Unseen hands

that manipulate interest rates, oil price, appropriate and earmark budgets for the commons.

Adam Smith must be talking about the abstract “invisible hand” of a free market, while in reality, we all feel there are levers behind the scene with successive hands, tinkling and adjusting. Some are automated, by self-improving algorithms.

One example of the devastating works of this unseen hand was seven or eight years ago, when people in Southern California driving to Arizona and Las Vegas to buy houses. People who were NINJ (No job, no income).

The unseen hand that was supposed to regulate, didn’t.

Now, they uncover a bunch of Ponzi schemes. Quickly, these poster boys are put away, or at least, taken out of their nice homes in Colorado.

I do buy things to sustain. Hence, I am a consumer, but refuse to be called consumerist. I don’t follow the cult of purchase for purchase’s sakes.

I don’t buy to stimulate anything. If the economy can’t get cranked by itself (with 7 Billion of us buying things day in and out), then all the unseen hands in the world can’t help it.

At least, there is some good news from the Michigan Consumer Confidence Index. And Wall Street chart starts looks like a slanted V-shaped recovery. Let’s hope so. Rally, rally, rally. Oil price goes up. Confidence is up. So is the temperature.

If you don’t hit the store by 10AM, forget it. The USA weather maps shows red-hot regions in the South. It’s global warming. And we need those unseen hands to regulate the thermostat as well. I am not against hands. Just encourage them to tinkle with the right buttons, while letting the market regulate itself, in the noble Adam Smith tradition.

Blind in wilderness

Years ago, I took a course in Wilderness Survival.

One of the classmates was a blind Korean guy.  The others all white males.

We were to spend the entire five days in the White Mountain of New Hampshire,

with one solo day. Our “final” was rock repelling.

I kept looking in my teammate’s eyes and wondered how in the world he could survive the course, its obstacles and the rest of his life in urban jungle.

To make a long story short. We all passed eventually, but not without a hitch.

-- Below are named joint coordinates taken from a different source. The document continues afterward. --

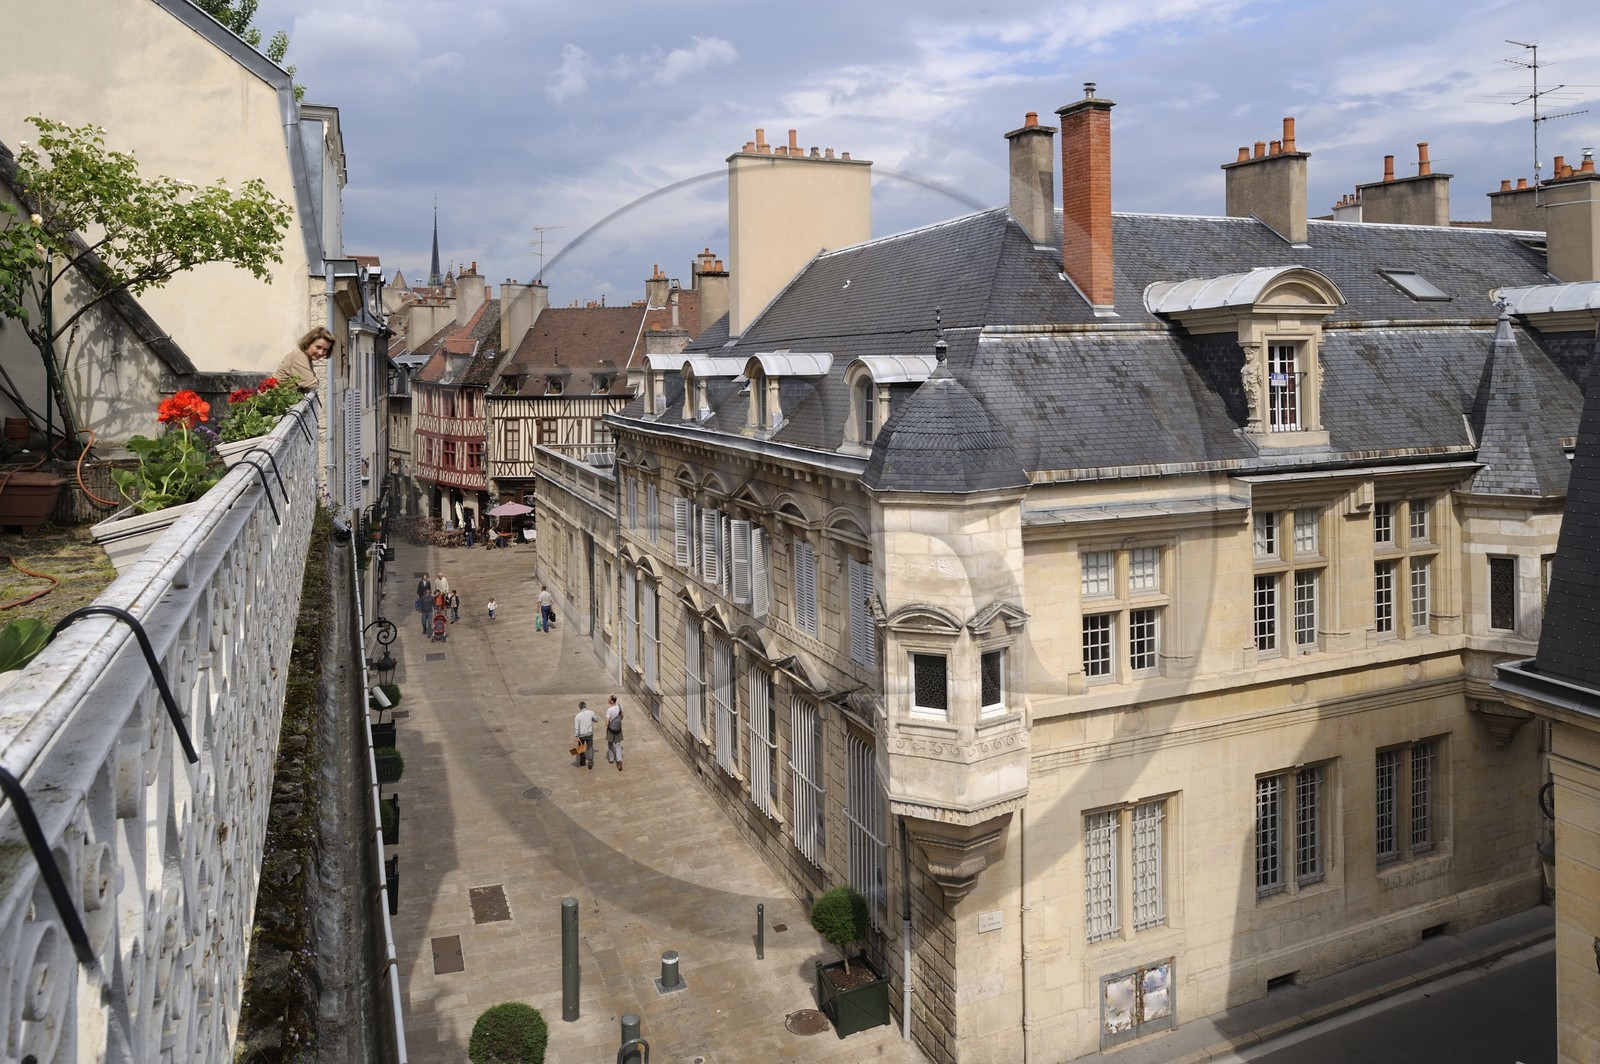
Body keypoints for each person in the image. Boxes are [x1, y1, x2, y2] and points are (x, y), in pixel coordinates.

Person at [276, 326, 335, 391]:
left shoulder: (307, 358)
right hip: (274, 398)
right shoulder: (299, 355)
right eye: (318, 347)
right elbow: (311, 384)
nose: (320, 352)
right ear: (308, 343)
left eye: (325, 350)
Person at [573, 701, 598, 770]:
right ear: (585, 706)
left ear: (579, 707)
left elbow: (576, 727)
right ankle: (590, 760)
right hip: (589, 733)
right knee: (590, 747)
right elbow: (596, 719)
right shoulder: (591, 712)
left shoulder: (577, 716)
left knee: (580, 747)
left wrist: (576, 736)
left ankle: (583, 761)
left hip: (581, 735)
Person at [604, 694, 625, 771]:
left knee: (610, 744)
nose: (608, 700)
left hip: (611, 729)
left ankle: (611, 759)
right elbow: (622, 716)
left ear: (612, 701)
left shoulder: (609, 710)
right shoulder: (620, 706)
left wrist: (610, 723)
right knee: (618, 745)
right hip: (618, 728)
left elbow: (606, 723)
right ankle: (619, 761)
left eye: (609, 699)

That hitch happened to be me. I repelled down straying from everyone else’s path (of least resistance). My instructor leaned down and gave me personal feedback while I was dangling in mid-air.  This wasn’t  my first time. Later, at an MCI white-water rafting trip, I got bumped out of the inflated raft into the gushing icy-cold Colorado waters. Luckily, my teammates circled the raft and pulled me back in.

Every once in a while, when facing seemingly insurmountable  challenges, I tap into that dormant strength to overcome fear. We all learned about our inner strength from that course, including our blind teammate who said “I see” a lot.

He was an inspiration to us all (at least, he wasn’t afraid of the pitch-dark solo).

People without sight, without limp remind us that fear is an emotion to co-exist with hope.

The fear of losing face is big in societies like Vietnam‘s.

Here it is common that a company employs mostly relatives.

Or vice versa, long-time employees are regarded as families.

Your identity is that of so and so’s cousin, aunt, uncle or nephew.

The  relationship web got more entangled when your ancestors had multiple marriages. Vietnamese language has precise naming for older/younger brothers and sisters (Anh/Em).

And to be on the safe side, just address everyone as if he/she were older.

What does this have to do with wilderness survival?

I am reentering a society built on collective identity.

My atomized self needs some attitude adjustment.

Instinctively, I weighed the way I address people, reading their non-verbal responses.

To survive here, I have to flash back to that “solo”night in the mountain, without light and without human interaction. Just inner noise and inner voice.

In Vietnam, self-mastery is hailed as a core virtue and a corner-stone for leadership (Tu Than, Te Gia, Bnh Quoc, Tri Thien Ha). Super-imposing this on Western leaders today (for instance my Penn State Defense Coach, who decided to go on the offense with young boys), we probably can narrow the field quite a bit.

Every culture has its gem. But if one is blind, it doesn’t matter  wilderness or waterfront, one still can’t see.

I know one thing from that wilderness survival class: my Korean teammate did not judge me by sight e.g the color of my skin or any other outward factors.